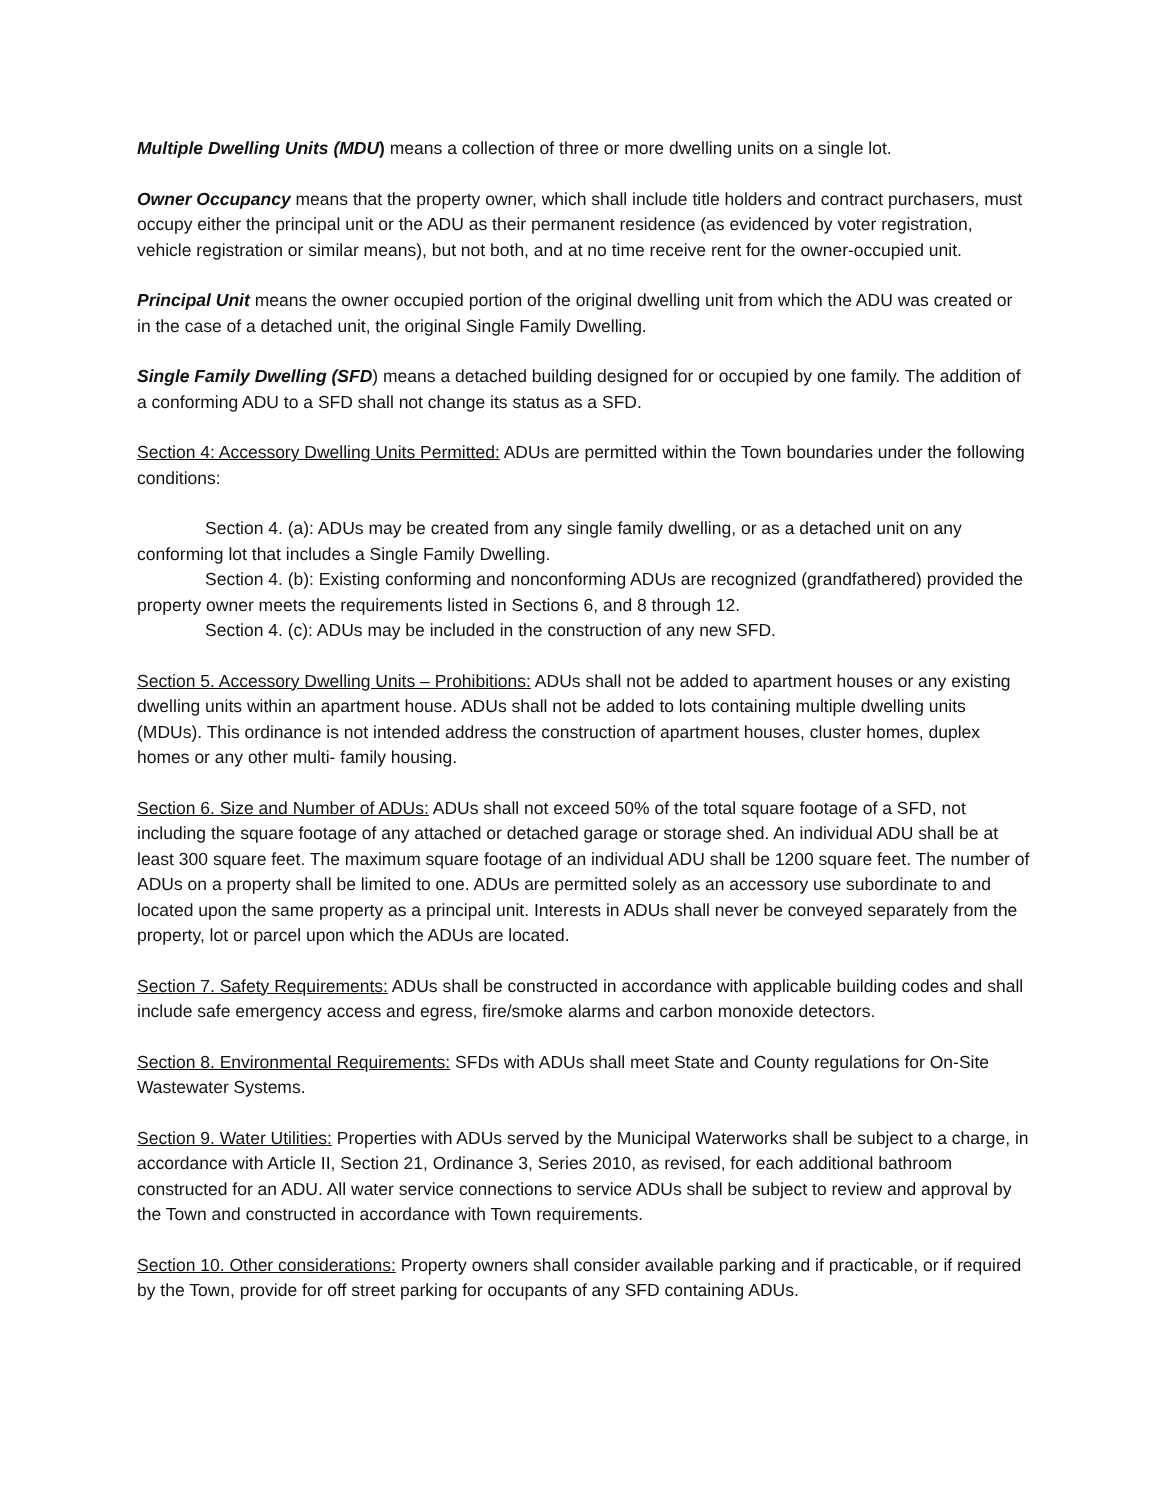Multiple Dwelling Units (MDU) means a collection of three or more dwelling units on a single lot.
Owner Occupancy means that the property owner, which shall include title holders and contract purchasers, must occupy either the principal unit or the ADU as their permanent residence (as evidenced by voter registration, vehicle registration or similar means), but not both, and at no time receive rent for the owner-occupied unit.
Principal Unit means the owner occupied portion of the original dwelling unit from which the ADU was created or in the case of a detached unit, the original Single Family Dwelling.
Single Family Dwelling (SFD) means a detached building designed for or occupied by one family. The addition of a conforming ADU to a SFD shall not change its status as a SFD.
Section 4: Accessory Dwelling Units Permitted: ADUs are permitted within the Town boundaries under the following conditions:
Section 4. (a): ADUs may be created from any single family dwelling, or as a detached unit on any conforming lot that includes a Single Family Dwelling.
Section 4. (b): Existing conforming and nonconforming ADUs are recognized (grandfathered) provided the property owner meets the requirements listed in Sections 6, and 8 through 12.
Section 4. (c): ADUs may be included in the construction of any new SFD.
Section 5. Accessory Dwelling Units – Prohibitions: ADUs shall not be added to apartment houses or any existing dwelling units within an apartment house. ADUs shall not be added to lots containing multiple dwelling units (MDUs). This ordinance is not intended address the construction of apartment houses, cluster homes, duplex homes or any other multi- family housing.
Section 6. Size and Number of ADUs: ADUs shall not exceed 50% of the total square footage of a SFD, not including the square footage of any attached or detached garage or storage shed. An individual ADU shall be at least 300 square feet. The maximum square footage of an individual ADU shall be 1200 square feet. The number of ADUs on a property shall be limited to one. ADUs are permitted solely as an accessory use subordinate to and located upon the same property as a principal unit. Interests in ADUs shall never be conveyed separately from the property, lot or parcel upon which the ADUs are located.
Section 7. Safety Requirements: ADUs shall be constructed in accordance with applicable building codes and shall include safe emergency access and egress, fire/smoke alarms and carbon monoxide detectors.
Section 8. Environmental Requirements: SFDs with ADUs shall meet State and County regulations for On-Site Wastewater Systems.
Section 9. Water Utilities: Properties with ADUs served by the Municipal Waterworks shall be subject to a charge, in accordance with Article II, Section 21, Ordinance 3, Series 2010, as revised, for each additional bathroom constructed for an ADU. All water service connections to service ADUs shall be subject to review and approval by the Town and constructed in accordance with Town requirements.
Section 10. Other considerations: Property owners shall consider available parking and if practicable, or if required by the Town, provide for off street parking for occupants of any SFD containing ADUs.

■ **Problem to work on**:
Could you repeat exactly the lines from the first one of the records above through the line containing "Section 5. Accessory", leaving out any pictures?

■ **Exercise result**:
Multiple Dwelling Units (MDU) means a collection of three or more dwelling units on a single lot.
Owner Occupancy means that the property owner, which shall include title holders and contract purchasers, must occupy either the principal unit or the ADU as their permanent residence (as evidenced by voter registration, vehicle registration or similar means), but not both, and at no time receive rent for the owner-occupied unit.
Principal Unit means the owner occupied portion of the original dwelling unit from which the ADU was created or in the case of a detached unit, the original Single Family Dwelling.
Single Family Dwelling (SFD) means a detached building designed for or occupied by one family. The addition of a conforming ADU to a SFD shall not change its status as a SFD.
Section 4: Accessory Dwelling Units Permitted: ADUs are permitted within the Town boundaries under the following conditions:
Section 4. (a): ADUs may be created from any single family dwelling, or as a detached unit on any conforming lot that includes a Single Family Dwelling.
Section 4. (b): Existing conforming and nonconforming ADUs are recognized (grandfathered) provided the property owner meets the requirements listed in Sections 6, and 8 through 12.
Section 4. (c): ADUs may be included in the construction of any new SFD.
Section 5. Accessory Dwelling Units – Prohibitions: ADUs shall not be added to apartment houses or any existing dwelling units within an apartment house. ADUs shall not be added to lots containing multiple dwelling units (MDUs). This ordinance is not intended address the construction of apartment houses, cluster homes, duplex homes or any other multi- family housing.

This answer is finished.